Chain-of-Thought — Prompt Engineering Fundamentals (Chapter 5)

Chain-of-thought (CoT) prompting asks the model to show its reasoning before outputting the final answer. This works because language models produce tokens sequentially—what comes before the answer affects the answer.

Standard CoT: Add "Let's think step by step" or "Explain your reasoning" to the prompt.

Question: If a store has 47 apples and receives a shipment of 12 more, then sells 23 apples, how many apples remain?

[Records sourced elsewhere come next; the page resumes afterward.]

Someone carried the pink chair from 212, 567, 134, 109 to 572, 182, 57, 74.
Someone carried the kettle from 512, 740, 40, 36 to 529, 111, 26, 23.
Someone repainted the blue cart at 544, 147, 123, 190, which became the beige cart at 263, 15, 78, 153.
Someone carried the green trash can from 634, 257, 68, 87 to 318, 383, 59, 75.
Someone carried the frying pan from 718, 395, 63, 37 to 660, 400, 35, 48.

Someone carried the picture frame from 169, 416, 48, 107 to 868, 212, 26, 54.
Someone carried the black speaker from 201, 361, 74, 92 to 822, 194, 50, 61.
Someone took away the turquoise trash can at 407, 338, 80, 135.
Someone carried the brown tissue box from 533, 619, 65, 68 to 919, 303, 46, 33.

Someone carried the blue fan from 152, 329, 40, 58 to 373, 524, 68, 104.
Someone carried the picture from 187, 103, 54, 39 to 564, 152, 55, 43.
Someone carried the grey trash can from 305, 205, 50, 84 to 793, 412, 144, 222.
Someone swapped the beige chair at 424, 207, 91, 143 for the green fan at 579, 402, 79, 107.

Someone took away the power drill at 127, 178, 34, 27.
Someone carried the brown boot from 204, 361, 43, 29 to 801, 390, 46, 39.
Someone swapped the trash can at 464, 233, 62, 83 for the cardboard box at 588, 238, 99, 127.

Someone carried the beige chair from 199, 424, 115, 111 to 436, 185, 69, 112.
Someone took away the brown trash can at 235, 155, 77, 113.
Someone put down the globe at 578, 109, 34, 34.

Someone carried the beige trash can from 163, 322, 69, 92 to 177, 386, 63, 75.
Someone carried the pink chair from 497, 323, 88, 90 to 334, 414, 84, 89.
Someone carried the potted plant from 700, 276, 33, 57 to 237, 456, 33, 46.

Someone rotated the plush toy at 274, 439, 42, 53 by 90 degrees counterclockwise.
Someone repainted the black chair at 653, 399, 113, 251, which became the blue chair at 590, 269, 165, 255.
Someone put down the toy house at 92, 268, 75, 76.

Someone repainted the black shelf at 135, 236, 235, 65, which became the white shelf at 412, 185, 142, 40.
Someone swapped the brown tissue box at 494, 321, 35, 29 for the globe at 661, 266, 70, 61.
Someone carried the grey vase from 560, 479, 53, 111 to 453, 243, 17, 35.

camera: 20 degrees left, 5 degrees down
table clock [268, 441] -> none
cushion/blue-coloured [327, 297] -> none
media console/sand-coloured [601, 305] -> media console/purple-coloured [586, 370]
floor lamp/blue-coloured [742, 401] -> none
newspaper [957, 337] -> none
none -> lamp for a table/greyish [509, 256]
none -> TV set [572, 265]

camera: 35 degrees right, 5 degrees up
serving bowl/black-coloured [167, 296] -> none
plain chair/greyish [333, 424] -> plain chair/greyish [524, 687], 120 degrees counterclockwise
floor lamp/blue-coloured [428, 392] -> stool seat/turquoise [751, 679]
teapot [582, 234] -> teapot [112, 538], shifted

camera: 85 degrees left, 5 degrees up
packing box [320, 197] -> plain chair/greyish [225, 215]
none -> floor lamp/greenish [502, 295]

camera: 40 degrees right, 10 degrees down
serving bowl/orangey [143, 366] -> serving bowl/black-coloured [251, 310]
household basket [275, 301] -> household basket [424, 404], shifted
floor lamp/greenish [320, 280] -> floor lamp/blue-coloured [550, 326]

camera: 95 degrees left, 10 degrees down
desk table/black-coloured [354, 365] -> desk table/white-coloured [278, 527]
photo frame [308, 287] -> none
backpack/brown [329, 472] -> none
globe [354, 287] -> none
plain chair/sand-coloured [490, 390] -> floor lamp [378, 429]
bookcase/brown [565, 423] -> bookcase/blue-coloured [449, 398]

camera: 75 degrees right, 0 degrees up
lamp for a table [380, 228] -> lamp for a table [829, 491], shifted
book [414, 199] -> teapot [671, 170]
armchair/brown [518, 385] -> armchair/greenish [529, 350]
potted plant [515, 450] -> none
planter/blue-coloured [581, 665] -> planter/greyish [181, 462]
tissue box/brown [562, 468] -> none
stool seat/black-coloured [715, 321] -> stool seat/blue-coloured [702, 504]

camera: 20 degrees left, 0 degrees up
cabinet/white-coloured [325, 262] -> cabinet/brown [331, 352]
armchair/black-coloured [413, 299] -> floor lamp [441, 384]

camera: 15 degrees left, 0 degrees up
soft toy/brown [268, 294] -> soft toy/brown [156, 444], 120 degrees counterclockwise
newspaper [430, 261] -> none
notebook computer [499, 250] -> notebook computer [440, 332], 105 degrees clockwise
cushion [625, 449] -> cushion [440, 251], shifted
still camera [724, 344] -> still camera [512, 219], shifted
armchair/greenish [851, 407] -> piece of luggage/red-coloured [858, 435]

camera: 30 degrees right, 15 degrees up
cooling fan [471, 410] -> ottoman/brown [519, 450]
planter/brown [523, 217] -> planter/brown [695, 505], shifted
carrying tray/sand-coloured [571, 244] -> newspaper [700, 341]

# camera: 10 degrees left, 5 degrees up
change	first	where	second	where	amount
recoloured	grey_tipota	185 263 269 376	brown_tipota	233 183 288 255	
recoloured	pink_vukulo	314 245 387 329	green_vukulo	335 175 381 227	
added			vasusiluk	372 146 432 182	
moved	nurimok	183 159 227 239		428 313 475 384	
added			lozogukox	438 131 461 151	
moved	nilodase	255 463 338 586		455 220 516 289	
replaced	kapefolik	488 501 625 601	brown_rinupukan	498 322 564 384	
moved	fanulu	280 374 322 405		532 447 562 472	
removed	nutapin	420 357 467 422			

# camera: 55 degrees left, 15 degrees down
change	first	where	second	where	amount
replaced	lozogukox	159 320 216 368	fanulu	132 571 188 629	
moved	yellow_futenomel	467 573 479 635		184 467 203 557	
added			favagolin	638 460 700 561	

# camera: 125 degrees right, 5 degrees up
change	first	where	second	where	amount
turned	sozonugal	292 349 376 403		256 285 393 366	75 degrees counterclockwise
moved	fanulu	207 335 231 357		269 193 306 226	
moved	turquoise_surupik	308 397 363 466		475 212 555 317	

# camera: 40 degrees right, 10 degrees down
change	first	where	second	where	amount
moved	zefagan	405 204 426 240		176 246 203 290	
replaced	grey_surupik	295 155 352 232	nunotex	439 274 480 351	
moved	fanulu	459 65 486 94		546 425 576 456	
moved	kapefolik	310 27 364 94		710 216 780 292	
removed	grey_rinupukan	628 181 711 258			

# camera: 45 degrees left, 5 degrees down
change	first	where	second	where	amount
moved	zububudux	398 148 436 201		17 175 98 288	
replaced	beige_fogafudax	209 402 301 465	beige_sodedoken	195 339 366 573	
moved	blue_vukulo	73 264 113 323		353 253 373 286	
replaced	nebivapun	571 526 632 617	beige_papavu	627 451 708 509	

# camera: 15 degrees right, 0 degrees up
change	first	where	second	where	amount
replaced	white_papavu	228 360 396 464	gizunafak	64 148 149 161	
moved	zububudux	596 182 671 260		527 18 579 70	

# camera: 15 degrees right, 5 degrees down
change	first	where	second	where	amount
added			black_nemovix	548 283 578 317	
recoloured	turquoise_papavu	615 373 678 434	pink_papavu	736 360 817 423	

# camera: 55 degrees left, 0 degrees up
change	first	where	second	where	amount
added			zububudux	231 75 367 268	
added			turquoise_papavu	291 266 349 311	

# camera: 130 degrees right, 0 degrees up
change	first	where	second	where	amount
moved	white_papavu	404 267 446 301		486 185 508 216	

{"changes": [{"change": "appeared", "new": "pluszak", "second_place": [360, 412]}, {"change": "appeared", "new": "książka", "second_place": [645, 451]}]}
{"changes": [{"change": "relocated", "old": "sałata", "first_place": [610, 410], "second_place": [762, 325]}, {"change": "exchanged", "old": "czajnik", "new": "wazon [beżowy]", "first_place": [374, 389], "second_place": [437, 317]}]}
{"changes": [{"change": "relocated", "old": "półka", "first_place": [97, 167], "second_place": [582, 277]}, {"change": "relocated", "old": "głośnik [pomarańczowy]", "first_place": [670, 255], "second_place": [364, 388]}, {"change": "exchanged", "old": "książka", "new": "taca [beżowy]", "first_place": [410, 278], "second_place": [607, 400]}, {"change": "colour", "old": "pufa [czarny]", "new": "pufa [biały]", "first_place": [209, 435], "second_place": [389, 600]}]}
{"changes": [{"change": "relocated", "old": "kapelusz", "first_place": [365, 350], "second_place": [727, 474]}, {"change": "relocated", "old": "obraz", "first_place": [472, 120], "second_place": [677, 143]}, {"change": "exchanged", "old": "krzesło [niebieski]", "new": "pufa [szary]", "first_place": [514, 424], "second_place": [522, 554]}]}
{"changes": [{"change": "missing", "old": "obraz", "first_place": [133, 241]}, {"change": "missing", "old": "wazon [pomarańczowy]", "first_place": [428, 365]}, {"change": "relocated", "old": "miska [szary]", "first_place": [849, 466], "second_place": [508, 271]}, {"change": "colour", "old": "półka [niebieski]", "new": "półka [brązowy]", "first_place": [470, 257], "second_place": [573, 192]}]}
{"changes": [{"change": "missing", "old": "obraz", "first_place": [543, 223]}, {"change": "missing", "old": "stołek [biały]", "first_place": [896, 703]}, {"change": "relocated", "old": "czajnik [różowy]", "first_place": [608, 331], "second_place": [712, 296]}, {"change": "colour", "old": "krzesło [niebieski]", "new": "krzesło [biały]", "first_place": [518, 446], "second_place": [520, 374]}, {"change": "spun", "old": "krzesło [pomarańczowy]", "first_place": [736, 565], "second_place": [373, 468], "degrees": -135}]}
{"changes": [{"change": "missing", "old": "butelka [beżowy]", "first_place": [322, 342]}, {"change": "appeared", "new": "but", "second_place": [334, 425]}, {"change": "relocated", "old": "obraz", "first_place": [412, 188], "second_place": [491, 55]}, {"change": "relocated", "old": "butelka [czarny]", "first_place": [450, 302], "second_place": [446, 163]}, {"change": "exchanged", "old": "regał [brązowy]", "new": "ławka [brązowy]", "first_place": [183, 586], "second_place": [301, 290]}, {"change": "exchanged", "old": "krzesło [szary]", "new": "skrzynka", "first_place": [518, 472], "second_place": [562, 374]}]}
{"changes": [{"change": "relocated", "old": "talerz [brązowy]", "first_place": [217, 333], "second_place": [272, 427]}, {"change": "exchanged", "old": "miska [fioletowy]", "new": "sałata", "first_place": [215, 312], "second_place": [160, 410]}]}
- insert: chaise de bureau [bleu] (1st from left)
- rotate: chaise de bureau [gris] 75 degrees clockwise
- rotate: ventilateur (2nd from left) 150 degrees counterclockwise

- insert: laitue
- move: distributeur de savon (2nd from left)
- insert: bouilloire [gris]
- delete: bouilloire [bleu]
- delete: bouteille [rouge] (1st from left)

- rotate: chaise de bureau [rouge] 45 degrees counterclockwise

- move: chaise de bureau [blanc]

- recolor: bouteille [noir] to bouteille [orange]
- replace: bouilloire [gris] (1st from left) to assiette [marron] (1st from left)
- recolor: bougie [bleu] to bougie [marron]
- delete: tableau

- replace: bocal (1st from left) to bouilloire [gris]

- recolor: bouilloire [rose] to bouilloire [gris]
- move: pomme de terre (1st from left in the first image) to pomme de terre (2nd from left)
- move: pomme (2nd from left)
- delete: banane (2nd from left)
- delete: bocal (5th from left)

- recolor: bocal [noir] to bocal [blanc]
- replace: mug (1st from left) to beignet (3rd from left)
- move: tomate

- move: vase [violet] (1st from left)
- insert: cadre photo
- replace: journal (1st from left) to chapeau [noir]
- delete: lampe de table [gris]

Let's think step through this:
1. Store starts with 47 apples
2. Shipment adds 12 apples: 47 + 12 = 59
3. Sold 23 apples: 59 - 23 = 36

Answer: 36

The intermediate steps constrain the final answer. If the model makes an error in step 2, it appears visibly—and may self-correct in later steps.

CoT helps when:

The task has multiple steps
Errors are hard to detect in final output
You need to audit reasoning
The problem involves arithmetic or logical chains

CoT is less helpful for:

Single-step tasks
Tasks where intermediate steps are subjective
High-latency applications (CoT increases token count significantly)

Self-consistency CoT runs the same prompt multiple times and selects the most frequent final answer:

Question: [question]

Generate three different reasoning paths, then state the most confident answer.

Path 1: [reasoning]
Path 2: [reasoning]
Path 3: [reasoning]

Final answer: [most consistent result]

This reduces variance in complex reasoning tasks. Tested on GSM8K (grade school math), self-consistency improved accuracy from 74.4% to 83.4% on Llama-2-70B.

Local verification checkpoint

Run the smallest example from this chapter in a local workspace and record the package version, runtime, data path, and observed output. If the result depends on model size, vector count, CPU/GPU backend, or available memory, note that constraint beside the exercise so the lesson remains reproducible.